Reproduce the lines from the one containing "family: Caryophyllaceae" through the end of the records below, both included.

### Data listing ###

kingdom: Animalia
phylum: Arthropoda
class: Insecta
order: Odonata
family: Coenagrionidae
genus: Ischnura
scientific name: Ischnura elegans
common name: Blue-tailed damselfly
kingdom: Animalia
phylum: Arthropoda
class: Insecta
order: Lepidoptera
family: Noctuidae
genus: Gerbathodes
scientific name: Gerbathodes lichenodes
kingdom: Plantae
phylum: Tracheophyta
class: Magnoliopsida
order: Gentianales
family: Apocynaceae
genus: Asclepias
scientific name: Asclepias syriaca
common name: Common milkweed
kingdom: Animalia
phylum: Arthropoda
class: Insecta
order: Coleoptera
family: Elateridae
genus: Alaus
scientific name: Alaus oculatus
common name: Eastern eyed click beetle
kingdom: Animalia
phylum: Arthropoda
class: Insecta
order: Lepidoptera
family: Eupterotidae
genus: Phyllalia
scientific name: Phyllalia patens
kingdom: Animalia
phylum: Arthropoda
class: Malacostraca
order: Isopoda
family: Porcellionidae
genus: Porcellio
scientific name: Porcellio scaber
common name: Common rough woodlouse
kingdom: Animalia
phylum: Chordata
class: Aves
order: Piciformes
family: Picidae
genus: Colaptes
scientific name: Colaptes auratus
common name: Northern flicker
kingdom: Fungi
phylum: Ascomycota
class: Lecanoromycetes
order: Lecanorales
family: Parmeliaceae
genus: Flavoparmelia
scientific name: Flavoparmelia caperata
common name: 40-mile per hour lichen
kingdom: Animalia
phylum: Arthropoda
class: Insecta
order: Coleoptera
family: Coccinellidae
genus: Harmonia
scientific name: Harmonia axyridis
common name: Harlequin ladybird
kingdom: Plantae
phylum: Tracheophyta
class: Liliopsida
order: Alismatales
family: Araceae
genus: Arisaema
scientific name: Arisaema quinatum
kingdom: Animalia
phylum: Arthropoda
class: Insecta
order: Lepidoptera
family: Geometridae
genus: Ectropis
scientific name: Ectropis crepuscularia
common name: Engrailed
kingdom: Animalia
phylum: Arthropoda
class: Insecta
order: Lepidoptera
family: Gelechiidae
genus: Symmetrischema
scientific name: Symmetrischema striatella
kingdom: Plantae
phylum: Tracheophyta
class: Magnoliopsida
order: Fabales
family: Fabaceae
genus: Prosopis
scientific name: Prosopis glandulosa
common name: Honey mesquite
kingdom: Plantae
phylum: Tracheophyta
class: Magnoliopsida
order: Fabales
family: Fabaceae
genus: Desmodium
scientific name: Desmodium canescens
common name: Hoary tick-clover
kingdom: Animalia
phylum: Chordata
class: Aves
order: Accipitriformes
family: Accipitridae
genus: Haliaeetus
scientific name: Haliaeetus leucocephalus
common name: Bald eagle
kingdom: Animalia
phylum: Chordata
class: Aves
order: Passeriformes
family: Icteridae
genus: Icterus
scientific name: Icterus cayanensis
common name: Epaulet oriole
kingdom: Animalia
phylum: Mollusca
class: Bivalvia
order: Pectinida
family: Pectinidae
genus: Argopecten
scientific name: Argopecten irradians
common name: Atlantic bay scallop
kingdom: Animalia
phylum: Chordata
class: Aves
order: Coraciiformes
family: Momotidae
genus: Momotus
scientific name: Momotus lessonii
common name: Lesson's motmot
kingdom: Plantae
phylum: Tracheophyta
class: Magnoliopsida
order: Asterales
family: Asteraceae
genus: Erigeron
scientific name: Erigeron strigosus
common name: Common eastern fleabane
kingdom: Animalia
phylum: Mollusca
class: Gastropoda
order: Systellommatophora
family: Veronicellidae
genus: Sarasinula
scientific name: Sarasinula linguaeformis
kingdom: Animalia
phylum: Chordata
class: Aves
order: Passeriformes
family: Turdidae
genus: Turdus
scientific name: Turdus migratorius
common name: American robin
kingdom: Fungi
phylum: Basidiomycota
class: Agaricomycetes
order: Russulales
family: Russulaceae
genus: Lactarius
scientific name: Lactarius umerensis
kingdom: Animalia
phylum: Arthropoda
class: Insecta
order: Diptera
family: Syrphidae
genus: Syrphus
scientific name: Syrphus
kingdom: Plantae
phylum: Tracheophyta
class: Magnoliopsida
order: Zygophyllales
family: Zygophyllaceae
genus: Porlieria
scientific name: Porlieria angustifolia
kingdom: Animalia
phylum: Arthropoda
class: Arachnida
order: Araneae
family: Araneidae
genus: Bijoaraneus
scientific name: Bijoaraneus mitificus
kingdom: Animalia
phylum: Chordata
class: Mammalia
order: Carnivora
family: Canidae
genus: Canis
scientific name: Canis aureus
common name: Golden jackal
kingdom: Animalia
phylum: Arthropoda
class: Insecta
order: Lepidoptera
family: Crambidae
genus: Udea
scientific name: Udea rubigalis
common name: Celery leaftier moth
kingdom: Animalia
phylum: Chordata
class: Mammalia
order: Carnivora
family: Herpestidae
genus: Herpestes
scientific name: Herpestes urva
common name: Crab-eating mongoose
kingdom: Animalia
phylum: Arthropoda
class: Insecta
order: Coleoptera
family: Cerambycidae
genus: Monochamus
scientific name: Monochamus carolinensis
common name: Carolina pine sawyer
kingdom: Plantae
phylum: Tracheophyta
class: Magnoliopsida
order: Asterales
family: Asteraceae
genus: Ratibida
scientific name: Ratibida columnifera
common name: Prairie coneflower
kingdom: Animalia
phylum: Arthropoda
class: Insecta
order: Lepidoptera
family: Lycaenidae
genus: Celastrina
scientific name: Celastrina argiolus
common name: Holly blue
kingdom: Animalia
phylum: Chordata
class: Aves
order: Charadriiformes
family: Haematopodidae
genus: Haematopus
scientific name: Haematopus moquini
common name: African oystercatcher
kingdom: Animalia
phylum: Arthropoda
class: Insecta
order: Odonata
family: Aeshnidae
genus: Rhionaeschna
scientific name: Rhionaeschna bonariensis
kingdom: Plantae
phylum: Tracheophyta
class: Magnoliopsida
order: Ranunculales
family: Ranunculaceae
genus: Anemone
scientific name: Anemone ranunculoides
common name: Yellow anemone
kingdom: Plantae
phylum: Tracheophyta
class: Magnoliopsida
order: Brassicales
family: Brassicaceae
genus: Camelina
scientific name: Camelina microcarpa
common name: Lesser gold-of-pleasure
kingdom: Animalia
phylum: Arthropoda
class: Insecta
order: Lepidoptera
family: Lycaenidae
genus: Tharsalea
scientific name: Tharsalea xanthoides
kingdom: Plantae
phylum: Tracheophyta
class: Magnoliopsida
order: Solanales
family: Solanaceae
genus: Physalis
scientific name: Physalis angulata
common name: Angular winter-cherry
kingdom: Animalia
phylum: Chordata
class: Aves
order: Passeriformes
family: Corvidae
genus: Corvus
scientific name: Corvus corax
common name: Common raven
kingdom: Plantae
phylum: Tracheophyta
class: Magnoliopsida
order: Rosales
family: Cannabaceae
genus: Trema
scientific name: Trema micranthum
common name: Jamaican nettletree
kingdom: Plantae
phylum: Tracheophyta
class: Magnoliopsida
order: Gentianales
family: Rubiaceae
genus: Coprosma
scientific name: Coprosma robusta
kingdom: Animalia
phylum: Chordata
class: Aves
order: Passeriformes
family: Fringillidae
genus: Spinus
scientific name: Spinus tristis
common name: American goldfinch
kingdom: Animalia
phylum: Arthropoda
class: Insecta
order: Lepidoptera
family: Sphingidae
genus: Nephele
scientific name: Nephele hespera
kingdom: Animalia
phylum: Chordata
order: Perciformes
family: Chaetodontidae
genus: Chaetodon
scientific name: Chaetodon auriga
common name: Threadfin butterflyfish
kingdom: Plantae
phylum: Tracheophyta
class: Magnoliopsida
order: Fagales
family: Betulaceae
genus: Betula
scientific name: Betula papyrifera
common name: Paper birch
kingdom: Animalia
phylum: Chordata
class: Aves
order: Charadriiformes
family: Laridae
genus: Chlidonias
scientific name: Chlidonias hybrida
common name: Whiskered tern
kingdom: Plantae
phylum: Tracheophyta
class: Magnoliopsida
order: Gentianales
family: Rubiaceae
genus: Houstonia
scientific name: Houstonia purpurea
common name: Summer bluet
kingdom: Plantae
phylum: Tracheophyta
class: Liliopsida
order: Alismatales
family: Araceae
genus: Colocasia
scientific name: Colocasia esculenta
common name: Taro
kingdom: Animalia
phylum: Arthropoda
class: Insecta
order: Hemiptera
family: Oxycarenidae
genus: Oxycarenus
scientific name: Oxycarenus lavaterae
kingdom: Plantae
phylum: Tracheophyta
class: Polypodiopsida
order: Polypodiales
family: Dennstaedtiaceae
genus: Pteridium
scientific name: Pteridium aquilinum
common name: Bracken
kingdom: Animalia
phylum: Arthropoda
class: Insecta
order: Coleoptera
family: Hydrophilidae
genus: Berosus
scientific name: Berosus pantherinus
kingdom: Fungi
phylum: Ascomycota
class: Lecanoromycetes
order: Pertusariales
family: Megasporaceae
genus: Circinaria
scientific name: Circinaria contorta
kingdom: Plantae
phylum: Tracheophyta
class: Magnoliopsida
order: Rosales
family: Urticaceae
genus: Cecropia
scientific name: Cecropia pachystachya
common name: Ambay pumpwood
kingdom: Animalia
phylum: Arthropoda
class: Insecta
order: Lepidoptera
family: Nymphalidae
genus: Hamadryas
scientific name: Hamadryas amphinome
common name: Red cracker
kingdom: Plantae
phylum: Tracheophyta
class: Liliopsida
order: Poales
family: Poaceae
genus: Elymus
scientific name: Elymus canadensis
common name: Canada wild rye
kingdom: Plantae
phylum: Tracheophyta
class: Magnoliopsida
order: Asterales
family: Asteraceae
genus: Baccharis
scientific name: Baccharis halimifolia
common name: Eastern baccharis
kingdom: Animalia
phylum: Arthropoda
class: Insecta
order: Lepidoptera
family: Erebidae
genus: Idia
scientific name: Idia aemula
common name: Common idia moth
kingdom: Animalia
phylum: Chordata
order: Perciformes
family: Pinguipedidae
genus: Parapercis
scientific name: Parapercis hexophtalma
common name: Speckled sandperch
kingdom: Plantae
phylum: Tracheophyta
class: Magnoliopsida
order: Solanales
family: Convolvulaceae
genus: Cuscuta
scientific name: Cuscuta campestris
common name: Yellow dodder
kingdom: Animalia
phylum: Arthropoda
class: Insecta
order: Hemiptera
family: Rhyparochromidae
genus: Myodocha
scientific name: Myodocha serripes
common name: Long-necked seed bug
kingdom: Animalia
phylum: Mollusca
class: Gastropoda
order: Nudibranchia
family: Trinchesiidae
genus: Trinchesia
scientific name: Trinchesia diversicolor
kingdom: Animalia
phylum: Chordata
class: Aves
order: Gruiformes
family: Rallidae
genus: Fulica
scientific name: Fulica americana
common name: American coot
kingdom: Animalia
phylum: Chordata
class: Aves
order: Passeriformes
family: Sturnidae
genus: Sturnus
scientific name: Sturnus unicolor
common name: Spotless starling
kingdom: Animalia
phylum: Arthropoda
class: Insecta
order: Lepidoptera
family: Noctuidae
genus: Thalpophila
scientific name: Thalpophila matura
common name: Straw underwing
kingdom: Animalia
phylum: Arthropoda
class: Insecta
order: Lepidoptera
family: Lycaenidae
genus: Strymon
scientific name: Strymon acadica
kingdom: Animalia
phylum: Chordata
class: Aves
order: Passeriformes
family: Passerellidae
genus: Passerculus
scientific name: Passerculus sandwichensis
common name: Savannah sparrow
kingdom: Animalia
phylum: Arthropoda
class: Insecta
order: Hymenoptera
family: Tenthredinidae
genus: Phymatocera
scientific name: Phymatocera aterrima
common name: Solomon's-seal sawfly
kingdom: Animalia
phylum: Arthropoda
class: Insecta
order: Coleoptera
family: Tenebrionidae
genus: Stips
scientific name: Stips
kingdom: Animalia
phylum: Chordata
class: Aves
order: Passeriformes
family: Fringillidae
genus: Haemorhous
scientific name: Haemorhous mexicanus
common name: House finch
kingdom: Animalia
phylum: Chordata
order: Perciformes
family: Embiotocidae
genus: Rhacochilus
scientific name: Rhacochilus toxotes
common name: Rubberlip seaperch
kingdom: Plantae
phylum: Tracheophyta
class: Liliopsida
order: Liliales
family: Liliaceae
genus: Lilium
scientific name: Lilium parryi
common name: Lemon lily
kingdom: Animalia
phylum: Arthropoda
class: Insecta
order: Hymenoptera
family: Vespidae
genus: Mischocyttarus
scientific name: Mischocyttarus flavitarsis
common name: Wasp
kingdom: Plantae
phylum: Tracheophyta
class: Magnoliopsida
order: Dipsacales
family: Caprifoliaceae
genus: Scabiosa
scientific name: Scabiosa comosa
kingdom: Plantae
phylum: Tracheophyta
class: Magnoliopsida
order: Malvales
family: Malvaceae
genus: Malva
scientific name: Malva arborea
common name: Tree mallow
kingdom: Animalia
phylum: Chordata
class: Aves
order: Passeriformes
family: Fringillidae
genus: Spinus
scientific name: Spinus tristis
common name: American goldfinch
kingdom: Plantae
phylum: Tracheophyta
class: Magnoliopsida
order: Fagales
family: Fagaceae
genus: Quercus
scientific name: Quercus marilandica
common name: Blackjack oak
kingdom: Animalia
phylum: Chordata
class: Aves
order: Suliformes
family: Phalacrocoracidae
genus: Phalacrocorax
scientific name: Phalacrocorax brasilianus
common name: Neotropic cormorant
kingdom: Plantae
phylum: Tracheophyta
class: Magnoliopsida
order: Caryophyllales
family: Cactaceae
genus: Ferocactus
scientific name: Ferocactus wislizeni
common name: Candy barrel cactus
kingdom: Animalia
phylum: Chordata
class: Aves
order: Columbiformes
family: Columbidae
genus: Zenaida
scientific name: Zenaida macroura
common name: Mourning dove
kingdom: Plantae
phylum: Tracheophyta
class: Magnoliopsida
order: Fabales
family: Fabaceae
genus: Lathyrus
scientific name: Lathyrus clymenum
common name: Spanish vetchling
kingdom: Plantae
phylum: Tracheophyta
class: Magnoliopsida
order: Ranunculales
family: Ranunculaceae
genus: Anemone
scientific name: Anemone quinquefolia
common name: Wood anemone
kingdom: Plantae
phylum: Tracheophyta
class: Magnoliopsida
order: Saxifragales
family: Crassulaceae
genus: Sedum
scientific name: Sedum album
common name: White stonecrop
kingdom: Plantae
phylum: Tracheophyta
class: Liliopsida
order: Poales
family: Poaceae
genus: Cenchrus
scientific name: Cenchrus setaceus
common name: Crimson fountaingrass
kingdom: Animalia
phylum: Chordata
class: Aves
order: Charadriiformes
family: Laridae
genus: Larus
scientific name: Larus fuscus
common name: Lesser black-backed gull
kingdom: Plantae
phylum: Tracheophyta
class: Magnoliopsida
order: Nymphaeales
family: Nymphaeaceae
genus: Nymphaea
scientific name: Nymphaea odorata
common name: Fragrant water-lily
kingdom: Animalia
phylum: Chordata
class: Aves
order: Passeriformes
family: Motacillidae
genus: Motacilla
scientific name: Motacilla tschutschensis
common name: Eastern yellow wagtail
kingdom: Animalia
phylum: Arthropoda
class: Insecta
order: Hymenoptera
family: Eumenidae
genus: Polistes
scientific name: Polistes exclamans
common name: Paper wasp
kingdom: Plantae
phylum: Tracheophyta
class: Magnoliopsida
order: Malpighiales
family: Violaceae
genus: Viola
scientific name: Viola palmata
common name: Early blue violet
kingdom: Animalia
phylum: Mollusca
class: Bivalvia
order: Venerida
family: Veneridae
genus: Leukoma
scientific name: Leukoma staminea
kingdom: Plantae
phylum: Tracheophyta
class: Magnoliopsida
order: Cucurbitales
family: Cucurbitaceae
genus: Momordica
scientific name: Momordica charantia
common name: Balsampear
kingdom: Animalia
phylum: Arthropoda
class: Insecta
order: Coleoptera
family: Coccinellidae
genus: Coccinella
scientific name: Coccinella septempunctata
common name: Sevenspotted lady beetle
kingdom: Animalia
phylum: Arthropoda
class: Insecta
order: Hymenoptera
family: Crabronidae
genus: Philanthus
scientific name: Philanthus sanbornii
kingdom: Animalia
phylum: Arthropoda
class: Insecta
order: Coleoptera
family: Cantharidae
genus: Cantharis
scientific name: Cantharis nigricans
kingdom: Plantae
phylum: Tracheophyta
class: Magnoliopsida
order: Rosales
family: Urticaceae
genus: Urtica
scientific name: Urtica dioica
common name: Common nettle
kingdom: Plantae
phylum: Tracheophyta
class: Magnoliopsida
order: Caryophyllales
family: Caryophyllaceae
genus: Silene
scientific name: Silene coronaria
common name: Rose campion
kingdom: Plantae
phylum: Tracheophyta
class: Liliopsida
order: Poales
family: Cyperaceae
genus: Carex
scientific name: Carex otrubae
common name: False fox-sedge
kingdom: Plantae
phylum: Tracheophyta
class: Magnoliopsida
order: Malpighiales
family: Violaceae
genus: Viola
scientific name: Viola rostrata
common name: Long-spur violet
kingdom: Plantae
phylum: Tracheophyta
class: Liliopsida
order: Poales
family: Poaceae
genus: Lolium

###

Solved exercise:
family: Caryophyllaceae
genus: Silene
scientific name: Silene coronaria
common name: Rose campion
kingdom: Plantae
phylum: Tracheophyta
class: Liliopsida
order: Poales
family: Cyperaceae
genus: Carex
scientific name: Carex otrubae
common name: False fox-sedge
kingdom: Plantae
phylum: Tracheophyta
class: Magnoliopsida
order: Malpighiales
family: Violaceae
genus: Viola
scientific name: Viola rostrata
common name: Long-spur violet
kingdom: Plantae
phylum: Tracheophyta
class: Liliopsida
order: Poales
family: Poaceae
genus: Lolium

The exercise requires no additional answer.